John Chuckman
EXPANSION OF A COMMENT POSTED TO AN ARTICLE BY NICOLE MORTILLARO IN CBC NEWS
“The psychology of climate change: Why people deny the evidence
“'This is not a time to be passive and allow this calamity to happen to us,' says one psychologist”
I am always troubled when anyone quotes a psychologist, as is done here, or a psychiatrist, on matters of policy which should deal only with hard-nosed science. Unavoidably, whether intended or not, there is a suggestion of the old Soviet method of discrediting critics by having them committed to mental hospitals.
It is a perfectly reasonable position to accept that climate change is occurring while not accepting that human activity is driving it or, even if you do become convinced humans are responsible, while not believing we yet have the ability to correct the situation.
The change is observable, and it is being observed now intensively.
But the same is not true of the presumed human causation.
We do know humans cause a lot of negative things, again observable things - like plastics in the seas and war, and I don't know why it is but practically all articles from people concerned about climate change never mention war, war with all its manufactured poisons and destructive capacity, war that is going on in a dozen places causing countless miseries.
War and its production facilities pump immense amounts of poisons into our environment, from depleted uranium dust and Agent Orange to dumps of material from nuclear-weapons manufacturing. It also wastes immense amounts of money that could be doing other, good things.
As far as climate goes, the truth is that it has always undergone change, much the same as the earth’s crust has always shifted and changed, as we see happening with earthquakes and volcanoes, events which over time vary from minute to gigantic. There is nothing static about our planet despite our illusion that there is.
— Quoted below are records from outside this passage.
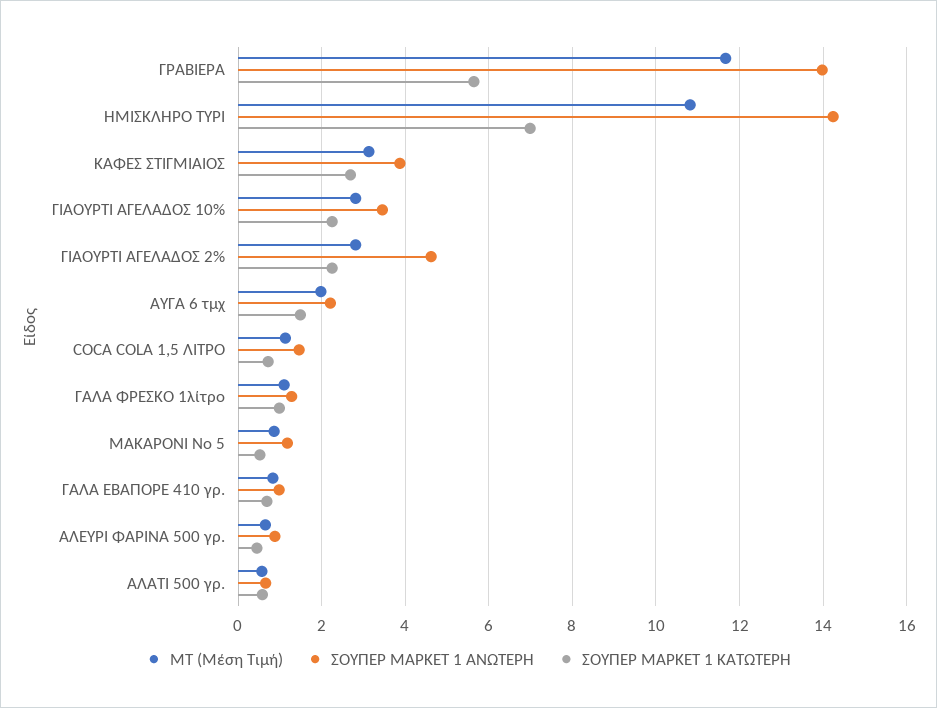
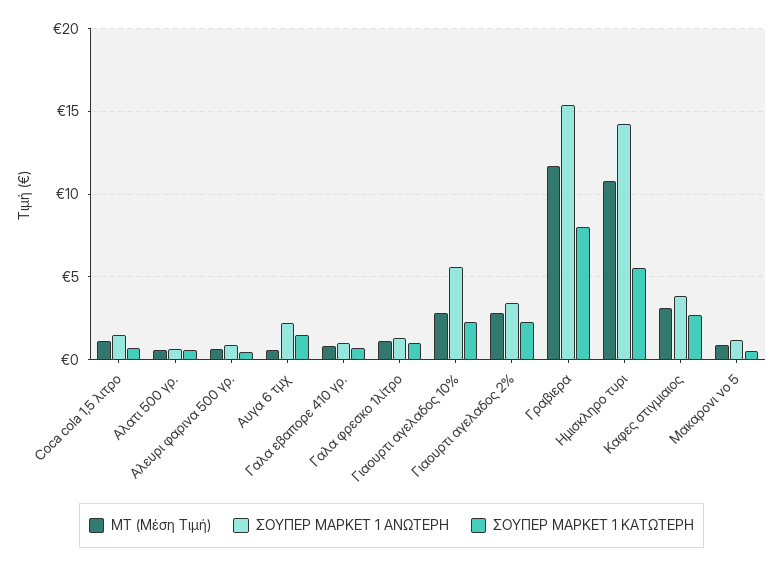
ΣΟΥΠΕΡ ΜΑΡΚΕΤ 1 ΑΝΩΤΕΡΗ, ΓΡΑΒΙΕΡΑ: 14 -> 15.5
ΣΟΥΠΕΡ ΜΑΡΚΕΤ 1 ΚΑΤΩΤΕΡΗ, ΓΡΑΒΙΕΡΑ: 5.6 -> 8
ΣΟΥΠΕΡ ΜΑΡΚΕΤ 1 ΚΑΤΩΤΕΡΗ, ΗΜΙΣΚΛΗΡΟ ΤΥΡΙ: 7 -> 5.5
ΣΟΥΠΕΡ ΜΑΡΚΕΤ 1 ΑΝΩΤΕΡΗ, ΓΙΑΟΥΡΤΙ ΑΓΕΛΑΔΟΣ 10%: 3.4 -> 5.5
ΣΟΥΠΕΡ ΜΑΡΚΕΤ 1 ΑΝΩΤΕΡΗ, ΓΙΑΟΥΡΤΙ ΑΓΕΛΑΔΟΣ 2%: 4.6 -> 3.5
ΜΤ (Μέση Τιμή), ΑΥΓΑ 6 τμχ: 2 -> 0.5

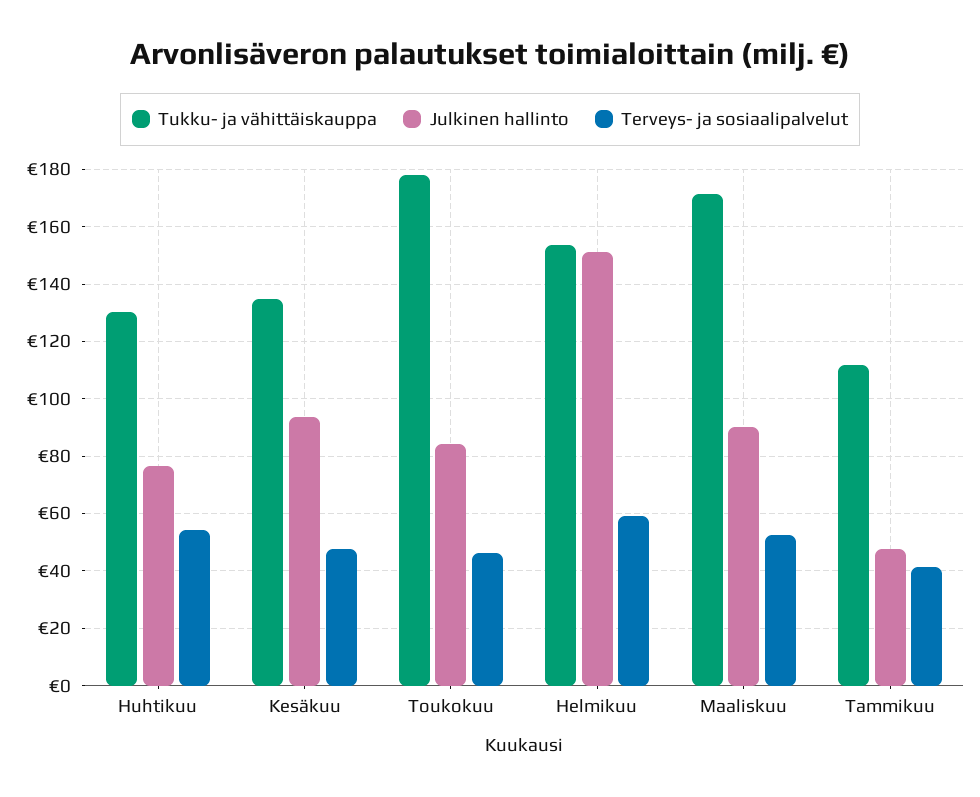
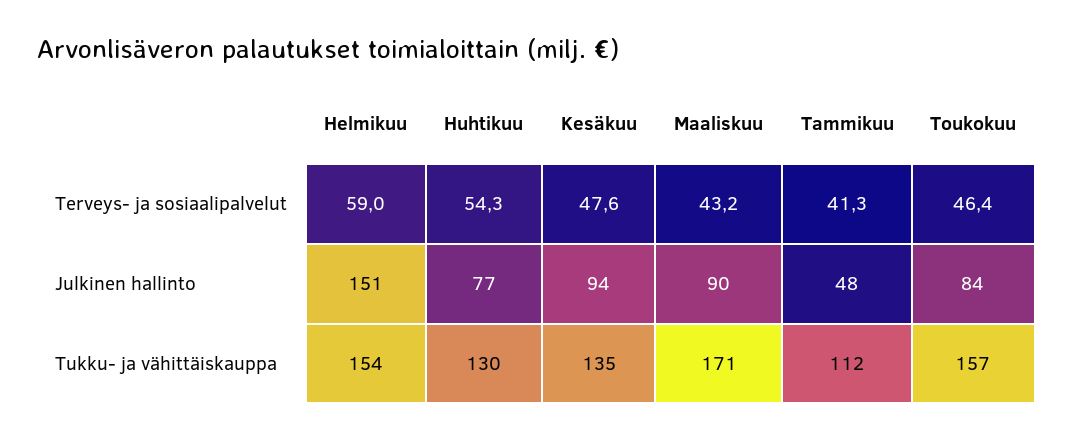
Tukku- ja vähittäiskauppa, Toukokuu: 177.5 -> 157
Terveys- ja sosiaalipalvelut, Maaliskuu: 52.5 -> 43.2

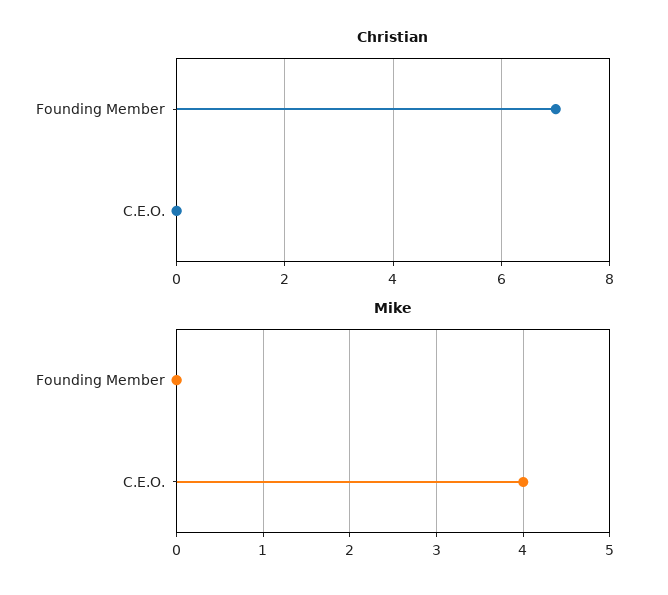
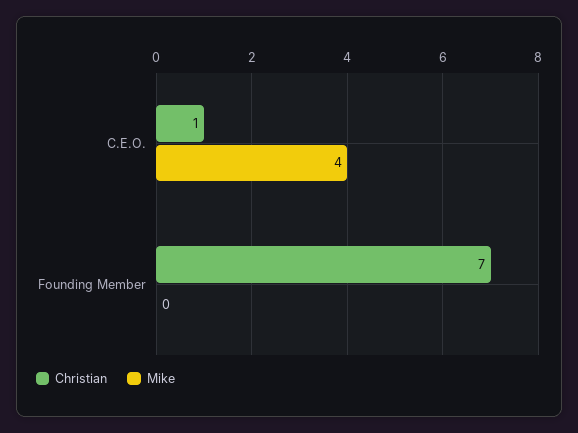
Christian, C.E.O.: 0 -> 1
We’ve seen everything from desertification to ice ages and the passing of whole civilizations, but we are not in possession of complete understanding about why and how these things happen. Certainly, for most such events, only known to us from examining historical materials and archeology, humans had no involvement.
Given this lack in our understanding and given our reckless behavior as societies, as in war, is it at all realistic to think we are in a position to halt or ameliorate climate change? I really do not think so. We should always be ready to clean-up our own messes – as with plastics or deadly chemicals – but I think proposed extreme programs of change concerning things we do not completely understand are themselves reckless.
I always reflect back on the old Soviet Union and its gigantic programs for changing the landscape. Soviet leaders thought they were being very scientific and working towards the benefit of people with projects for vast river diversions and putting huge swathes of land under new purposes, but experience has proved they were often wrong.
Is our understanding today so much better? Do we really know the full consequences of massive changes in the production of power, for instance? Recent scientific work has raised serious questions about, for example, wind farms and heavy batteries for transportation, but we just keep assuming everything will be fine. The assumption is okay on moderate-sized efforts that can be viewed as controlled experiments, but it is not okay on a massive world scale.
Also, I simply cannot believe that we are even capable of turning around huge natural events like desertification or the passing of species whose environmental niche has disappeared.
The largest and most certain contribution we can make towards the future is cleaning up our known messes and getting human population under control. There’s no guessing in these. Reduce the numbers of people and you automatically reduce the growth of everything from demands for noxious products to the amount of every kind of waste.
And does anyone really believe humanity is capable of undertaking such a certain, helpful measure? Or I might ask the same for stopping wars. Then why do people believe we are capable of vast schemes like those advocated by some environmentalists, schemes which, even if implemented, may not serve the purpose?